The stronger critique of Huntington, I’d say, comes from the left. Fukuyama describes, in Douthat’s words,

the disappearance of any enduring, existential threat to liberal democracy and free-market capitalism.

Like Huntington, Douthat places “liberal democracy” and “free market capitalism” in the same breath. Like two syllables on Sesame Street that inch closer together until they become a single word. On a global scale, the ideological competitor to democracy – to one person, one vote, people’s meaningful exercise of voice over the decisions that impact their lives – is laissez-faire capitalism.

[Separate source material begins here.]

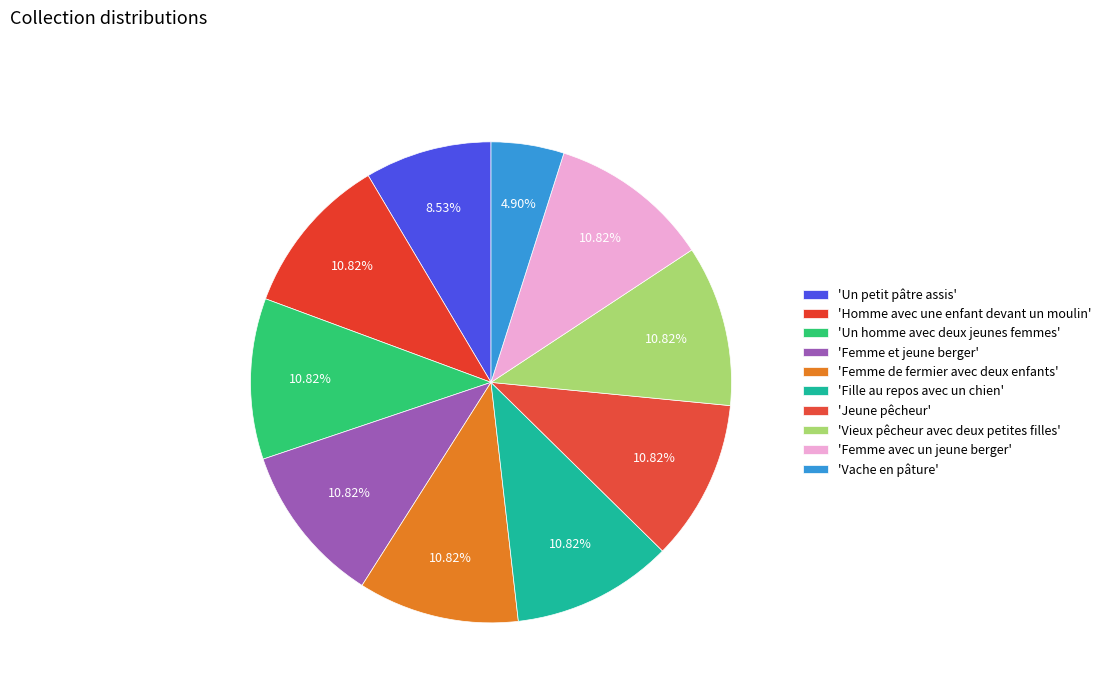

Count the number of slices in the pie.

10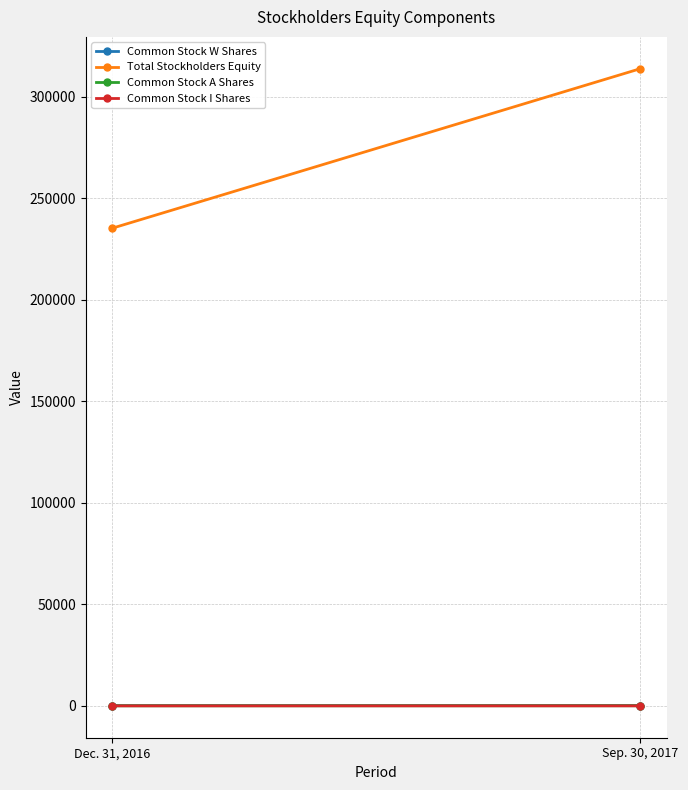

How many lines are shown in the chart?

4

Thomas Frank’s One Market Under God offers a great (and very funny) exploration of how acts of consumerism get rebranded by elites as the new acts of citizenship and the market is christened as democratic. But markets are not democratic. And as Michael Moore reminds us with a confidential CitiGroup memo in his new movie, the people who the markets award the most power know this (as he says, the bottom 99% of the population “have 99% of the votes”).

Who will decide what happens to natural resources or public sector jobs in a third world country? The majority of the people who live there, or international elites with structural adjustment plans and threats of turmoil? Who will decide whether a group workers for a union? The majority of the people who work there, or managers that wield the power to harass and fire them?

Those questions will make history.

ELECTION PREDICTIONS FOR TOMORROW

Just for fun, here’s how I’d rank tomorrow’s banner elections in descending order of likelihood the good (or at least better) guys win:

New Jersey Governor (Corzine)
Maine LD 1020 (Keep Equal Marriage)
New York Congress (Owens)
Virginia Governor (Deeds)
New York Mayor (Thompson)

I’m guessing one of these five (Corzine) will turn out well. If two do, count me happy (not counting the safe Democratic House seat in CA). But whatever happens, I won’t conclude anything big about the national climate from it.